» **Direction a**: From the entries, extract the lines between the one holding "elevation (m): 60" and the one holding "collectors: C. Conzatti", inclusive, and repeat them without changes.

» **Selected extract**:
┌──
A function to generate and save blocks of document term vectors to coherently named files from a variety of inputs.
generate_blocked_document_term_vectors(input, output_stem, data_directory,
output_directory = NULL, block_size = 100, data_type = c("string",
"term vector", "raw text", "csv", "ngrams"), ngram_type = NULL,
tokenization_method = c("RegEx"), csv_separator = ",",
csv_word_column = NULL, csv_count_column = NULL, csv_header = FALSE,
keep_sequence = FALSE)
A list of strings, term vectors, raw documents, or csv files you wish to turn into document term vectors.
The the stem of the file name we wish to give each block of output document term vector list objects generated by this function.
Argument specifying where the data is stored.
Optional directory to store blocked document term vector output.
THe number of documents to group together in a ingle block of text to save. Defaults to 100.
The type of data provided to the function.
The type of ngram we wish to use to generate document term vectors. Can be one of ngrams "jk_filtered", "verb_filtered", "phrases", or any of "x_grams" where x is a number specifying the n_gram length. Can only be used with input generated by the ngrams() function.
Currently not available.
Defaults to "," but can be set to "*backslash*t" for tab separated values.
If you are providing one csv file per document, then you must specify the index of the column that contains the words. Defaults to NULL.
For memory efficiency, you may want to store only the counts of unique words in csv files. If your data include counts, then you must specify the index of the column that contains the counts. Defaults to NULL.
Logical indicating whether the csv files provided have a header. Defaults to FALSE.
Logical indicating whether document term vectors should be condensed and counts (FALSE) or whether the full sequence should be maintained for storage (TRUE). Defaults to FALSE as this can be a much more memory efficient representation.
Saves blocks of text to file.
└──
» **Direction b**: According to the function documentation, how many documents go into a single block by default?

» **Provided records**:
┌──
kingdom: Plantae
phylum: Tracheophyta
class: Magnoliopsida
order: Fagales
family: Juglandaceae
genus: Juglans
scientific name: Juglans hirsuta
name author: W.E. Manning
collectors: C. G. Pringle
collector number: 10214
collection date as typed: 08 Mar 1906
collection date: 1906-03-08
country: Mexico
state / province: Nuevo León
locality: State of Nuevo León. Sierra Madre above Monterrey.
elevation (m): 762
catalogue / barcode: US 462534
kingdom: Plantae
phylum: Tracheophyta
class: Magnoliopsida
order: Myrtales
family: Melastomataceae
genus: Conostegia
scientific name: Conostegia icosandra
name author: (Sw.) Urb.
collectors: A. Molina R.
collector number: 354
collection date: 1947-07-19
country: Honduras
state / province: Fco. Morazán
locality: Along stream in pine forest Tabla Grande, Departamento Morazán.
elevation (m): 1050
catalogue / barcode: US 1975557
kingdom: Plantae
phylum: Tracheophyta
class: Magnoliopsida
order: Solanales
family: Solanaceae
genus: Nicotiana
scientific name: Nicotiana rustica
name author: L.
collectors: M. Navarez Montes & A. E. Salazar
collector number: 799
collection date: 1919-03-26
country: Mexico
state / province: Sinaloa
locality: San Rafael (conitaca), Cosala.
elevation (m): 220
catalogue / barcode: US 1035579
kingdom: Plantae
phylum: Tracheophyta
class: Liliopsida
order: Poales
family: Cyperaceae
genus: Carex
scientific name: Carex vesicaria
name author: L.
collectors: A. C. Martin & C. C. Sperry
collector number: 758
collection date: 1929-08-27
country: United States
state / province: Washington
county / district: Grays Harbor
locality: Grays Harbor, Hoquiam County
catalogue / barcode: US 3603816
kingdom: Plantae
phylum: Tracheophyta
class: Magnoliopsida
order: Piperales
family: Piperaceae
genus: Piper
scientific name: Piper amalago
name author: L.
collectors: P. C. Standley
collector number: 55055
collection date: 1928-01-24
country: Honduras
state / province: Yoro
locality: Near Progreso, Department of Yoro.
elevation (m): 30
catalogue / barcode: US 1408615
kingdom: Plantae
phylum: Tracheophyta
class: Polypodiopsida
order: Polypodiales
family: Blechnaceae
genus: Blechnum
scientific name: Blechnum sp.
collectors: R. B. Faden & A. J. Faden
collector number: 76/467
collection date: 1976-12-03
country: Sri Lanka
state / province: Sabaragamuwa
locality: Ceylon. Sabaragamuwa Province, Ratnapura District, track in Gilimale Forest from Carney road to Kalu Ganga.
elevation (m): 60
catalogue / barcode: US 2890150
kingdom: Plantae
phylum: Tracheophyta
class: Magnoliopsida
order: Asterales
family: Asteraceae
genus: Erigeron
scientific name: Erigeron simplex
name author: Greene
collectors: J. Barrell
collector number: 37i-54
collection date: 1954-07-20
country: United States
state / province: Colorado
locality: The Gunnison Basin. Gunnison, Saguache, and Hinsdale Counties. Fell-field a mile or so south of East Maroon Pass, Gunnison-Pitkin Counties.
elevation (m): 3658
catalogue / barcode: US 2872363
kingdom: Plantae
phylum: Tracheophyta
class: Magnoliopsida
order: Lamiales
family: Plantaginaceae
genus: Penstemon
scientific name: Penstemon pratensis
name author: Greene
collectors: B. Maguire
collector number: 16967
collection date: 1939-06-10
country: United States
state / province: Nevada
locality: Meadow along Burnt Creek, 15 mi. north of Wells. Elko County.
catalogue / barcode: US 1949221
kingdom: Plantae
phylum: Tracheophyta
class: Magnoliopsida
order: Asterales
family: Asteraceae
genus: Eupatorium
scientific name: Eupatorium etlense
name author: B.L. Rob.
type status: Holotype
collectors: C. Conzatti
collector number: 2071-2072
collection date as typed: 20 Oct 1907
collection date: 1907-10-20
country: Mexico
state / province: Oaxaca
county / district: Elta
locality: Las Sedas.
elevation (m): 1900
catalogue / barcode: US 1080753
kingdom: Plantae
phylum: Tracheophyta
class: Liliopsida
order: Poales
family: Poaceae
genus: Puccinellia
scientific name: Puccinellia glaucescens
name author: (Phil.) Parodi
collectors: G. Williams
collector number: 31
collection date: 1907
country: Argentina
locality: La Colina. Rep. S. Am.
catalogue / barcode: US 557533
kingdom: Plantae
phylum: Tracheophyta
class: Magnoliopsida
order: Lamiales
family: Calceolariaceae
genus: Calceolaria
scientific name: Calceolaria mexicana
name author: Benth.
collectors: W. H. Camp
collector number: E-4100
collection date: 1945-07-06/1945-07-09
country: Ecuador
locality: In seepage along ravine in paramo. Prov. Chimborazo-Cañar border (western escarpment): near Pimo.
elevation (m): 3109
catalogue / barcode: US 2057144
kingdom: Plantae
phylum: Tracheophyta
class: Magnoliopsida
└──
» **Expected answer a**:
elevation (m): 60
catalogue / barcode: US 2890150
kingdom: Plantae
phylum: Tracheophyta
class: Magnoliopsida
order: Asterales
family: Asteraceae
genus: Erigeron
scientific name: Erigeron simplex
name author: Greene
collectors: J. Barrell
collector number: 37i-54
collection date: 1954-07-20
country: United States
state / province: Colorado
locality: The Gunnison Basin. Gunnison, Saguache, and Hinsdale Counties. Fell-field a mile or so south of East Maroon Pass, Gunnison-Pitkin Counties.
elevation (m): 3658
catalogue / barcode: US 2872363
kingdom: Plantae
phylum: Tracheophyta
class: Magnoliopsida
order: Lamiales
family: Plantaginaceae
genus: Penstemon
scientific name: Penstemon pratensis
name author: Greene
collectors: B. Maguire
collector number: 16967
collection date: 1939-06-10
country: United States
state / province: Nevada
locality: Meadow along Burnt Creek, 15 mi. north of Wells. Elko County.
catalogue / barcode: US 1949221
kingdom: Plantae
phylum: Tracheophyta
class: Magnoliopsida
order: Asterales
family: Asteraceae
genus: Eupatorium
scientific name: Eupatorium etlense
name author: B.L. Rob.
type status: Holotype
collectors: C. Conzatti

» **Expected answer b**: 100